Mustafa Hâki Efendi, ilk tahsilini Tokat’ta yaptıktan sonra, maneviyatın iştiyakı ile Çorumlu Mustafa Rumî Efendi’ye talebe olup icâzet aldı. Sonra Tokat’a dönüp, talebe yetiştirmeye başladı. Dergâhı hak âşıkları, ilim talipleri ile dolup taşardı. Kalbindeki nurâniyeti mü­barek simalarına aksetmiş olduğundan kendi­lerini yetiştiren Mustafa Rumî kuddise sırruhu’l-azîz Haz­retleri, nuranî simasından dolayı “Melek Hafız” [2] diye hitap etmiştir.

Çorumlu Pir kuddise sırruhu’l-azîzdeki sıkı terbiye, yine Pir’in işareti ile birazcık döneminde hafifletilmiştir.

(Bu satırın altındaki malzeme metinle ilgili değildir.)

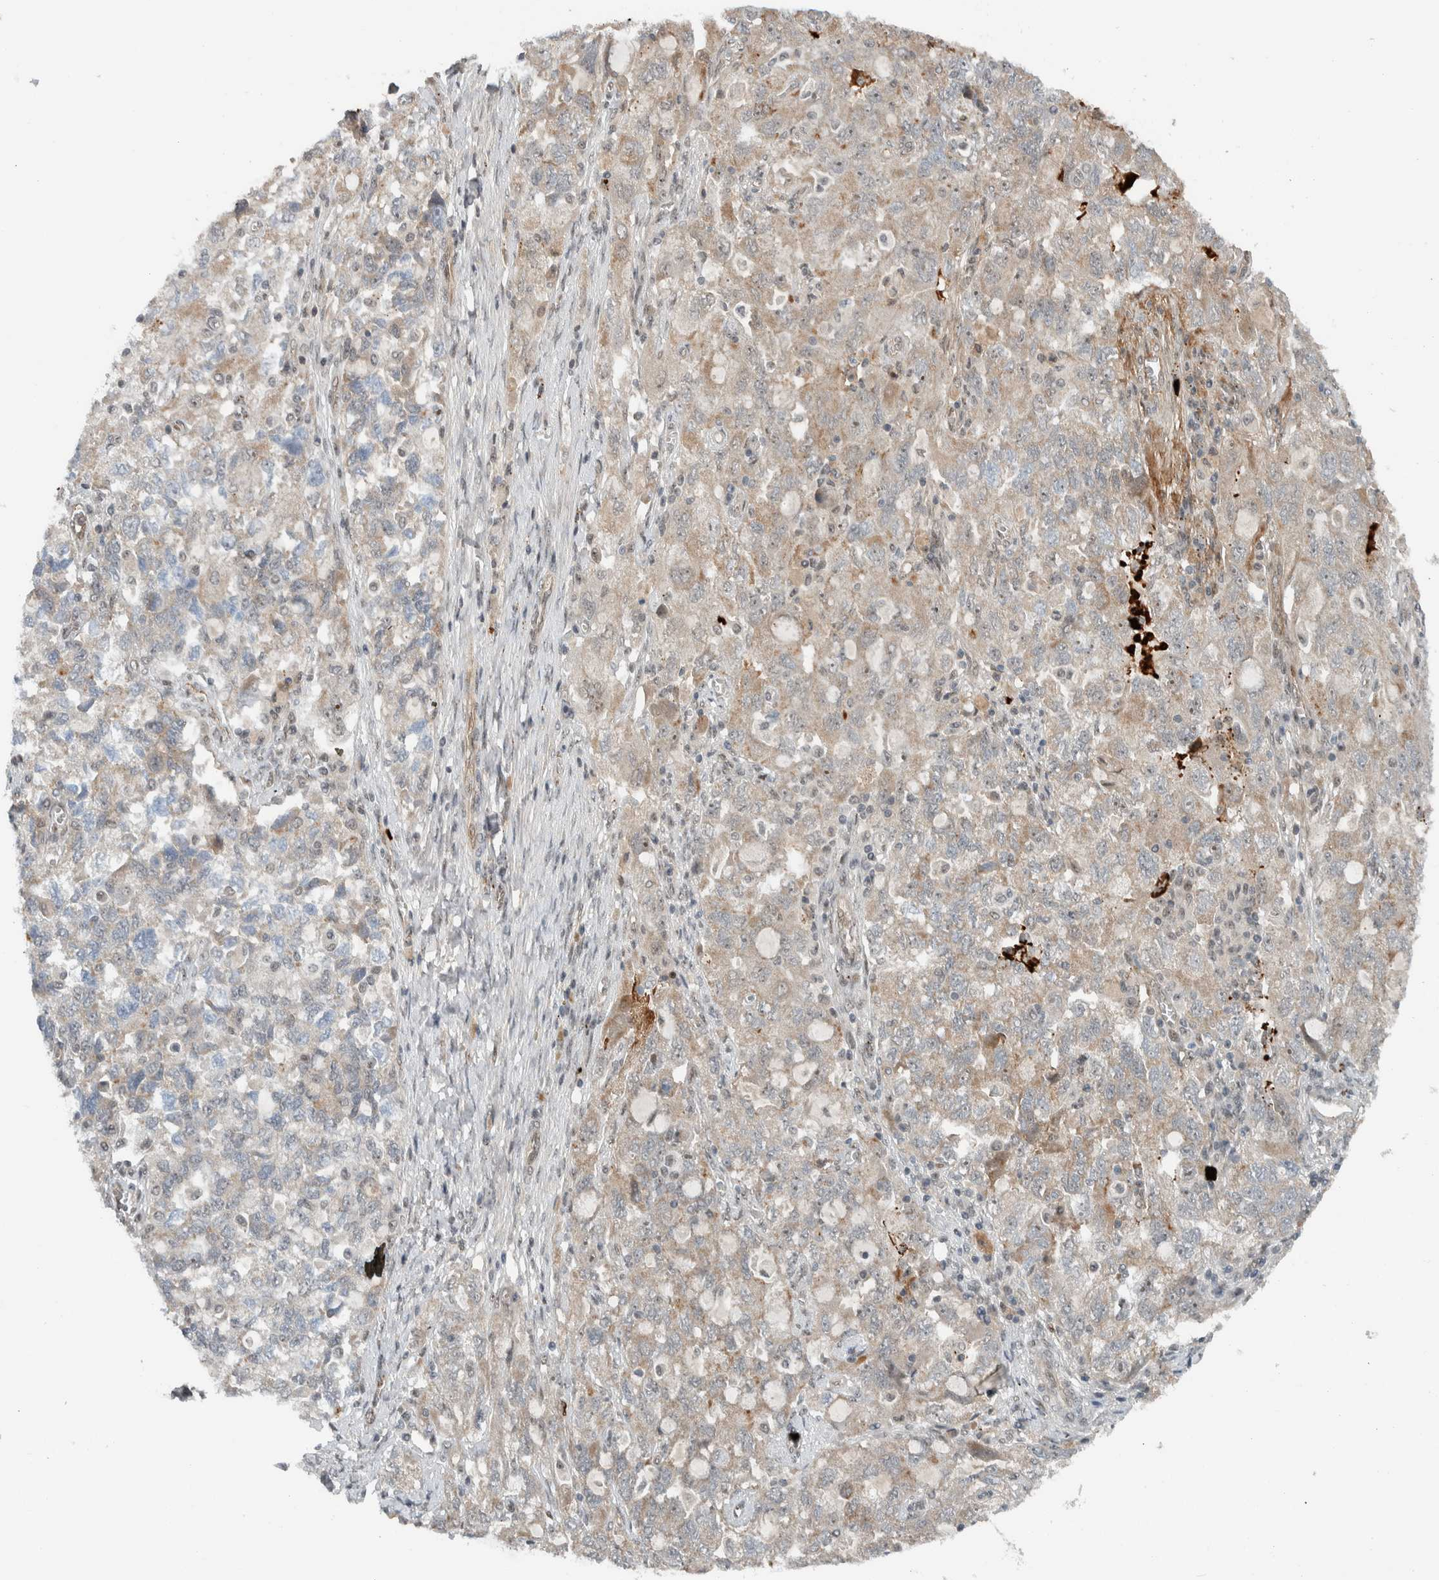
{"staining": {"intensity": "weak", "quantity": ">75%", "location": "cytoplasmic/membranous"}, "tissue": "ovarian cancer", "cell_type": "Tumor cells", "image_type": "cancer", "snomed": [{"axis": "morphology", "description": "Carcinoma, NOS"}, {"axis": "morphology", "description": "Cystadenocarcinoma, serous, NOS"}, {"axis": "topography", "description": "Ovary"}], "caption": "Protein staining of ovarian cancer tissue reveals weak cytoplasmic/membranous expression in approximately >75% of tumor cells.", "gene": "ZFP91", "patient": {"sex": "female", "age": 69}}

Çünkü meşrep itibarı ile Muhammedî idi.

Tokat Ali Paşa Camii’nde imam-hatiplik de yapmıştır. 1908 de 2. Meşrutiyetin ilanı sebebi ile Tokat Mebusu olarak İstanbul’a mebus olarak gitmiştir. Meclis âzalığı pasif olarak devam ettiği, ancak ittihatçılar tarafından İstanbul’da mecburi ikamete tabi tutulmuştur. [3] Tokat’a dönüşüne izin verilmediğinden Kendisine Mevlana Mustafa İsmet Garîb’u-llah Efendi’nin Fatih-Çarşamba Cebecibaşı Mahallesinde ki, konak 1920 yılına kadar Dergâh olarak verilmiştir.

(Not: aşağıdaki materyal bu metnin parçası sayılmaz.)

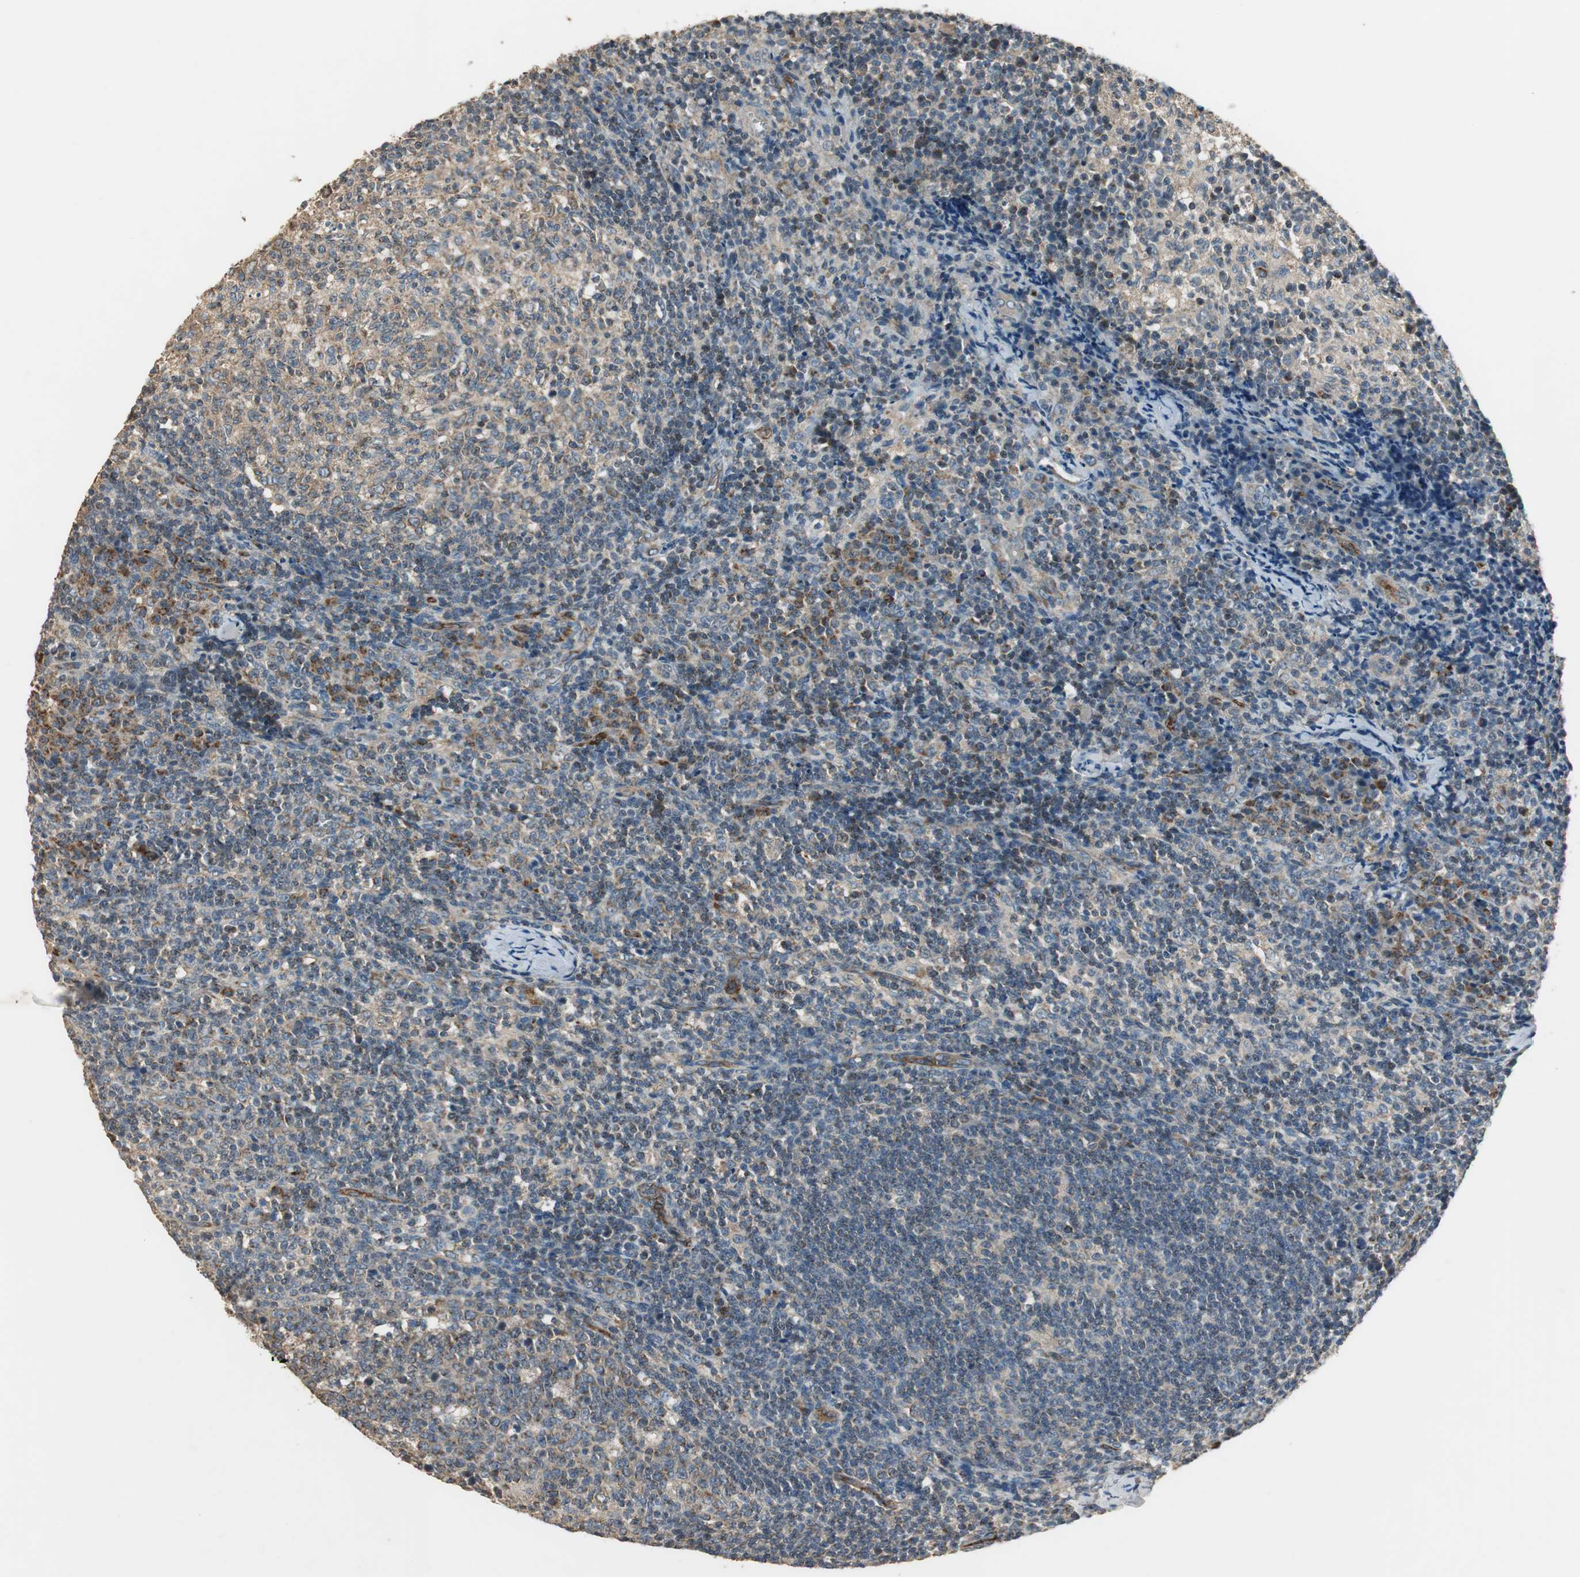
{"staining": {"intensity": "moderate", "quantity": ">75%", "location": "cytoplasmic/membranous"}, "tissue": "lymph node", "cell_type": "Germinal center cells", "image_type": "normal", "snomed": [{"axis": "morphology", "description": "Normal tissue, NOS"}, {"axis": "morphology", "description": "Inflammation, NOS"}, {"axis": "topography", "description": "Lymph node"}], "caption": "Moderate cytoplasmic/membranous positivity is appreciated in about >75% of germinal center cells in unremarkable lymph node. (IHC, brightfield microscopy, high magnification).", "gene": "MSTO1", "patient": {"sex": "male", "age": 55}}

 Mevlana Mustafa İsmet Garibullah kuddise sırruhu’l-azîz Efendi tarafından h.1289/m:1872 tarihinde yapıldı. 1960 da yeniden ibadete açıldı. Caminin (müştemilatı ile) alanı 3000 m² dir. (Fatih Camileri ve Diğer Tarihi Eserler, D.İ.B, 1991, s.138)

Ali Haydar kuddise sırruhu’l-azîz Efendinin kızı Saide Hanım’ın anlattığına göre; “Ali Haydar Efendi o zamanın Şeyhülislâmı Esa’d kuddise sırruhu’l-azîz Efendiye “Efendim, benim hakkım ne olacak” demiştir. O da “eğer Mustafa Hâki Efendi memlekete giderse fesat durum çıkacak, bir zaman sabret” demiştir. Albay Kenan Bey bu işe yâni tekkenin devrine yelteniyor. Mustafa Hâki kuddise sırruhu’l-azîz Efendi ise, “Benim ölüm çıkar, dirim çıkmaz” diyor. Albay Kenan Bey ‘13 Kasım 1919 Ser-katib-i Hazreti Şehriyari Ali Fuad’a cevabi meşihat cevabı ile’ mazbataların hazırlanmasına çalışmış ve Mustafa Hâki kuddise sırruhu’l-azîz Efendiye götürmek için hazırlanmıştır. Fakat gazeteler Mustafa Hâki kuddise sırruhu’l-azîz Efendinin vefat haberini yazdığını görmüşler. Fakat bu arada Küçük Mustafa Paşa ile Fevzi Paşa Mahalleleri arasında büyük bir yangın çıkmış Ali Haydar Efendinin ve ihvanın birçoğunun evi de yanmıştır.”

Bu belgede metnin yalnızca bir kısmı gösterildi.